# Do Not Hold F11



## Big Don




----------



## Big Don

I know, shame on me


----------



## shesulsa

Uh ... I guess I don't get it. It's been a hair-brained day for me, tho.


----------



## David43515

shesulsa said:


> Uh ... I guess I don't get it. It's been a hair-brained day for me, tho.


 
Me neither. I`m assuming f11 is map coordinates, but I can`t find a referance on the edge of the map.


----------



## Carol

:lol:

Thats....just....wrong.  Cheesy and wrong.


----------



## Ken Morgan

sigh.....


----------



## Gary Crawford

I can handle cheesy and wrong...but I still don't get it!


----------



## Big Don

Gary Crawford said:


> I can handle cheesy and wrong...but I still don't get it!


If you use Windows, pressing and holding F11 toggles the picture back and forth between normal mode and full screen (kiosk) mode, thus making the picture of Hispaniola seem to shake. Haiti... shake... earthquake... Bueller...


----------



## Xue Sheng

Carol said:


> Thats....just....wrong.
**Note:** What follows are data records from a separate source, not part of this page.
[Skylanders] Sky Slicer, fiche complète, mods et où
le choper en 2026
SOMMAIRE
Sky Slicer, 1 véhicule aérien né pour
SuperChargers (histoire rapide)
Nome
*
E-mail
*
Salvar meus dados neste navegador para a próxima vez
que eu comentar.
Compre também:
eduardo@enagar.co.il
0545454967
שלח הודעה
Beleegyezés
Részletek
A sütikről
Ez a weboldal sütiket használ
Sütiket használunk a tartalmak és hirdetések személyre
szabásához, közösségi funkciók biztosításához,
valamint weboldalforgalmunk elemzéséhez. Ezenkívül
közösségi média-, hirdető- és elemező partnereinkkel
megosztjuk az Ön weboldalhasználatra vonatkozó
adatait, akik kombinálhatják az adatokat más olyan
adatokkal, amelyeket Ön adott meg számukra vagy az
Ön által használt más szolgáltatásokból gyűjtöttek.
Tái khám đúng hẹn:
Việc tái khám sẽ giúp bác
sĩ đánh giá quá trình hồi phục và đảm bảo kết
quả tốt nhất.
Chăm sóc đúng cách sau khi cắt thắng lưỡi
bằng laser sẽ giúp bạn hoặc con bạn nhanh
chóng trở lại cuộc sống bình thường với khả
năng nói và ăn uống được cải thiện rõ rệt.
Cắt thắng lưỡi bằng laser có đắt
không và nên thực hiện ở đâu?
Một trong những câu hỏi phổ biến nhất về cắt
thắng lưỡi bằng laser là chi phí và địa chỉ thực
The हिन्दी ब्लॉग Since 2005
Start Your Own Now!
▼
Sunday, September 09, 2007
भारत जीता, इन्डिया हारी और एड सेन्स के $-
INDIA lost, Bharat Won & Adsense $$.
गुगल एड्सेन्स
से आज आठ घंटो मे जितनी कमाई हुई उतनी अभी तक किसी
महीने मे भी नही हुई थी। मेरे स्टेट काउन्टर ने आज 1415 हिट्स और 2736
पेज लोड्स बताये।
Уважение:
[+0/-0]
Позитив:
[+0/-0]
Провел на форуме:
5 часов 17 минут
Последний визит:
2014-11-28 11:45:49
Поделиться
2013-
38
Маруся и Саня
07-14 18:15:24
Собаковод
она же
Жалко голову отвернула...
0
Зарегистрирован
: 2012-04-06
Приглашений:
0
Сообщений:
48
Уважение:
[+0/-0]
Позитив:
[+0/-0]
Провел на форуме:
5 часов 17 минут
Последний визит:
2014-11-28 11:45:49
Cheesy and wrong.


 

What Caroll said


----------



## MA-Caver

Xue Sheng said:


> Carol said:
> 
> 
> 
> :lol:
> 
> Thats....just....wrong.  Cheesy and wrong.
> 
> 
> 
> What Caroll said
Click to expand...


What Carol and Xue said...


----------



## Gary Crawford

I like it!!! Lol!!


----------



## Flea

_Ruuuuuuude!!_  :lol:


----------



## Big Don

Flea said:


> _Ruuuuuuude!!_  :lol:


Well, yeah...


----------



## fireman00

I love a warped sense of humor.


----------



## Big Don

fireman00 said:


> I love a warped sense of humor.


I try


----------